[Begin SUPPLIED DATA]

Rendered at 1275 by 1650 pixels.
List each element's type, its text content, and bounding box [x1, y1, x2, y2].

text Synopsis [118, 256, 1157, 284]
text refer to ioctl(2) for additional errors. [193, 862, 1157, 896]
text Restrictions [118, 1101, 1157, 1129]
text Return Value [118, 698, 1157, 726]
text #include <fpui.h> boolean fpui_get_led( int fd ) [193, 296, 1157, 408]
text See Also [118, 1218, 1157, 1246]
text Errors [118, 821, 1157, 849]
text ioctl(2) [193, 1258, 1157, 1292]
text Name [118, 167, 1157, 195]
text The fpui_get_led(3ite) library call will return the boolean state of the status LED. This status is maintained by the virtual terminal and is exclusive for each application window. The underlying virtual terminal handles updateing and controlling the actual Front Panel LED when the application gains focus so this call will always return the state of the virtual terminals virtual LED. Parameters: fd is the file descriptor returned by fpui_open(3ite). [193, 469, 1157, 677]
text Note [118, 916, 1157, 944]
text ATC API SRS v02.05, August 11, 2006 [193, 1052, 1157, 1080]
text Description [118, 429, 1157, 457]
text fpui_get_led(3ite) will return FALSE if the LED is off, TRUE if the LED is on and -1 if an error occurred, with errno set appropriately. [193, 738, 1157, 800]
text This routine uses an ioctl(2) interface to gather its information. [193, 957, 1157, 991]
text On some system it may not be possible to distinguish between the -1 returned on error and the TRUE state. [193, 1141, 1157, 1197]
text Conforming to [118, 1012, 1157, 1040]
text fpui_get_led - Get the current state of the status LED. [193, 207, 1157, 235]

[End SUPPLIED DATA]

__WORK TO COMPLETE__: Please extract all the lines above, reproducing each one exactly as it appears.

__IN RESPONSE__:
Rendered at 1275 by 1650 pixels.
List each element's type, its text content, and bounding box [x1, y1, x2, y2].

text Synopsis [118, 256, 1157, 284]
text refer to ioctl(2) for additional errors. [193, 862, 1157, 896]
text Restrictions [118, 1101, 1157, 1129]
text Return Value [118, 698, 1157, 726]
text #include <fpui.h> boolean fpui_get_led( int fd ) [193, 296, 1157, 408]
text See Also [118, 1218, 1157, 1246]
text Errors [118, 821, 1157, 849]
text ioctl(2) [193, 1258, 1157, 1292]
text Name [118, 167, 1157, 195]
text The fpui_get_led(3ite) library call will return the boolean state of the status LED. This status is maintained by the virtual terminal and is exclusive for each application window. The underlying virtual terminal handles updateing and controlling the actual Front Panel LED when the application gains focus so this call will always return the state of the virtual terminals virtual LED. Parameters: fd is the file descriptor returned by fpui_open(3ite). [193, 469, 1157, 677]
text Note [118, 916, 1157, 944]
text ATC API SRS v02.05, August 11, 2006 [193, 1052, 1157, 1080]
text Description [118, 429, 1157, 457]
text fpui_get_led(3ite) will return FALSE if the LED is off, TRUE if the LED is on and -1 if an error occurred, with errno set appropriately. [193, 738, 1157, 800]
text This routine uses an ioctl(2) interface to gather its information. [193, 957, 1157, 991]
text On some system it may not be possible to distinguish between the -1 returned on error and the TRUE state. [193, 1141, 1157, 1197]
text Conforming to [118, 1012, 1157, 1040]
text fpui_get_led - Get the current state of the status LED. [193, 207, 1157, 235]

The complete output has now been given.